# ***Loading Data***

In [None]:
import pandas as pd
import numpy as np
from  sklearn.model_selection import train_test_split, cross_val_score, StratifiedKFold
from sklearn.preprocessing import StandardScaler , OneHotEncoder
from sklearn.cluster import KMeans
from sklearn.ensemble import HistGradientBoostingClassifier
from sklearn.metrics import accuracy_score , classification_report, confusion_matrix


In [None]:
train = pd.read_csv('train.csv')
test = pd.read_csv('test.csv')


# ***PRE-Processing***

In [None]:
test_ids =test['id']

def pre_processing(df):
    df = df.copy()
    df.drop(['id', 'CustomerId', 'Surname'], axis=1, inplace=True)
    df =pd.get_dummies(df, columns=['Geography', 'Gender'], drop_first=True)
    return df

X_train = pre_processing(train.drop('Exited', axis=1))
y_train = train['Exited']
X_test = pre_processing(test)

X_train, X_test = X_train.align(X_test, join='inner', axis=1, fill_value=0)



# ***CLUSTERING***

In [None]:
cluster_features = ['Age', 'Balance', 'EstimatedSalary', 'CreditScore']

In [None]:
scaler_cluster = StandardScaler()
X_train_cluster_scaled = scaler_cluster.fit_transform(X_train[cluster_features])
X_test_cluster_scaled = scaler_cluster.transform(X_test[cluster_features])

In [None]:
kmeans=KMeans(n_clusters=5, random_state = 2025, n_init=10)
X_train['cluster'] = kmeans.fit_predict(X_train_cluster_scaled)
X_test['cluster'] = kmeans.predict(X_test_cluster_scaled)

In [None]:
ohe = OneHotEncoder(sparse_output=False, handle_unknown='ignore')
train_cluster_ohe = ohe.fit_transform(X_train[['cluster']])
test_cluster_ohe = ohe.transform(X_test[['cluster']])

In [None]:
cluster_cols = [f'cluster_{i}' for i in range(train_cluster_ohe.shape[1])]
X_train = pd.concat([X_train.drop('cluster', axis=1).reset_index(drop=True),
                     pd.DataFrame(train_cluster_ohe, columns=cluster_cols)], axis=1)
X_test = pd.concat([X_test.drop('cluster', axis=1).reset_index(drop=True),
                    pd.DataFrame(test_cluster_ohe, columns=cluster_cols)], axis=1)

In [None]:
scaler_final = StandardScaler()
X_train_scaled = scaler_final.fit_transform(X_train)
X_test_scaled = scaler_final.transform(X_test)

# ***MODEL TRAINING***

In [None]:
from sklearn.model_selection import RandomizedSearchCV
hgb_base = HistGradientBoostingClassifier(random_state=298)

In [None]:
param_dist = {
    'max_iter': [100, 200, 300, 400, 500],
    'learning_rate': [0.01, 0.05, 0.08, 0.1, 0.2],
    'max_depth': [3, 5, 7, 9, None],
    'min_samples_leaf': [10, 20, 30, 40, 50],
    'l2_regularization': [0.0, 0.1, 0.5, 1.0]
}

random_search = RandomizedSearchCV(
    estimator=hgb_base,
    param_distributions=param_dist,
    n_iter=25,
    cv=5,
    scoring='roc_auc',
    random_state=7691,
    n_jobs=-1,
    verbose=2
)

random_search.fit(X_train_scaled, y_train)

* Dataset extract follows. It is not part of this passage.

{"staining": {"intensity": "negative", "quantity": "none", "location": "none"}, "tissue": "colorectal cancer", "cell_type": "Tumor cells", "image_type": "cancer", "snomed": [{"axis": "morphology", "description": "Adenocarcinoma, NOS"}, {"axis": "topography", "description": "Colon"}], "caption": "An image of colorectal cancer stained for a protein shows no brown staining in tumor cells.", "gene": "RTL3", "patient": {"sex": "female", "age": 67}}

print(f"\nBest  CV Score (ROC AUC): {random_search.best_score_:.5f}")
print(f"Best Parameters Found: {random_search.best_params_}")
best_model = random_search.best_estimator_

Fitting 5 folds for each of 25 candidates, totalling 125 fits

Best Kaggle CV Score (ROC AUC): 0.92891
Best Parameters Found: {'min_samples_leaf': 40, 'max_iter': 300, 'max_depth': 3, 'learning_rate': 0.08, 'l2_regularization': 0.5}


In [None]:
test_preds_prob = best_model.predict_proba(X_test_scaled)[:, 1]
submission = pd.DataFrame({
    'id': test_ids,
    'Exited': test_preds_prob
})

submission.to_csv('submission_tuned_clustered.csv', index=False)


Saved perfectly tuned submission!